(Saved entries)
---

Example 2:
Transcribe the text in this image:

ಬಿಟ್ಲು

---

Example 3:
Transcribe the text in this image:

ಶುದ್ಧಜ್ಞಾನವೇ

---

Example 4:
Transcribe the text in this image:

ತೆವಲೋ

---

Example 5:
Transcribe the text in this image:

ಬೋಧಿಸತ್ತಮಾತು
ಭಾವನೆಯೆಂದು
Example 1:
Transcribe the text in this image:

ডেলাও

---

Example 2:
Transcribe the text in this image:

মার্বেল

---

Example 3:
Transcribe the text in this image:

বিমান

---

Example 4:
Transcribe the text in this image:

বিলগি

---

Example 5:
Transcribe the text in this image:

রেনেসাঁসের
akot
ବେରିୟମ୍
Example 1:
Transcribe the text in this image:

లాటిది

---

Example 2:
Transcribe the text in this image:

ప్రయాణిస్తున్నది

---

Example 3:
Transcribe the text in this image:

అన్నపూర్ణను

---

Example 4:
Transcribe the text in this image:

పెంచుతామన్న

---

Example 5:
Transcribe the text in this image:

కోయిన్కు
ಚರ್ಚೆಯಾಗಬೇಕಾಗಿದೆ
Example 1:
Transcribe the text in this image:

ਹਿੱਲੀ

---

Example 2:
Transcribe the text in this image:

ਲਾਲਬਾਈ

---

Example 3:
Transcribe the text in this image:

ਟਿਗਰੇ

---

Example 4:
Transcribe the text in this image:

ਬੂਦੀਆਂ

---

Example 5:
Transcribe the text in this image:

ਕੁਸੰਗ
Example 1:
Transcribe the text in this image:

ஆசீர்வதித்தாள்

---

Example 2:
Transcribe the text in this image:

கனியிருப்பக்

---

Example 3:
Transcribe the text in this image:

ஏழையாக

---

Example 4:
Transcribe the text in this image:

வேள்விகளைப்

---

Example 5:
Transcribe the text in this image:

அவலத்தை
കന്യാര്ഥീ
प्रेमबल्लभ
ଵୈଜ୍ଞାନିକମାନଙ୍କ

PROBLEM DETAILS: An exact transcription of every record above is required.

EXPECTED ANSWER:
---

Example 2:
Transcribe the text in this image:

ಬಿಟ್ಲು

---

Example 3:
Transcribe the text in this image:

ಶುದ್ಧಜ್ಞಾನವೇ

---

Example 4:
Transcribe the text in this image:

ತೆವಲೋ

---

Example 5:
Transcribe the text in this image:

ಬೋಧಿಸತ್ತಮಾತು
ಭಾವನೆಯೆಂದು
Example 1:
Transcribe the text in this image:

ডেলাও

---

Example 2:
Transcribe the text in this image:

মার্বেল

---

Example 3:
Transcribe the text in this image:

বিমান

---

Example 4:
Transcribe the text in this image:

বিলগি

---

Example 5:
Transcribe the text in this image:

রেনেসাঁসের
akot
ବେରିୟମ୍
Example 1:
Transcribe the text in this image:

లాటిది

---

Example 2:
Transcribe the text in this image:

ప్రయాణిస్తున్నది

---

Example 3:
Transcribe the text in this image:

అన్నపూర్ణను

---

Example 4:
Transcribe the text in this image:

పెంచుతామన్న

---

Example 5:
Transcribe the text in this image:

కోయిన్కు
ಚರ್ಚೆಯಾಗಬೇಕಾಗಿದೆ
Example 1:
Transcribe the text in this image:

ਹਿੱਲੀ

---

Example 2:
Transcribe the text in this image:

ਲਾਲਬਾਈ

---

Example 3:
Transcribe the text in this image:

ਟਿਗਰੇ

---

Example 4:
Transcribe the text in this image:

ਬੂਦੀਆਂ

---

Example 5:
Transcribe the text in this image:

ਕੁਸੰਗ
Example 1:
Transcribe the text in this image:

ஆசீர்வதித்தாள்

---

Example 2:
Transcribe the text in this image:

கனியிருப்பக்

---

Example 3:
Transcribe the text in this image:

ஏழையாக

---

Example 4:
Transcribe the text in this image:

வேள்விகளைப்

---

Example 5:
Transcribe the text in this image:

அவலத்தை
കന്യാര്ഥീ
प्रेमबल्लभ
ଵୈଜ୍ଞାନିକମାନଙ୍କ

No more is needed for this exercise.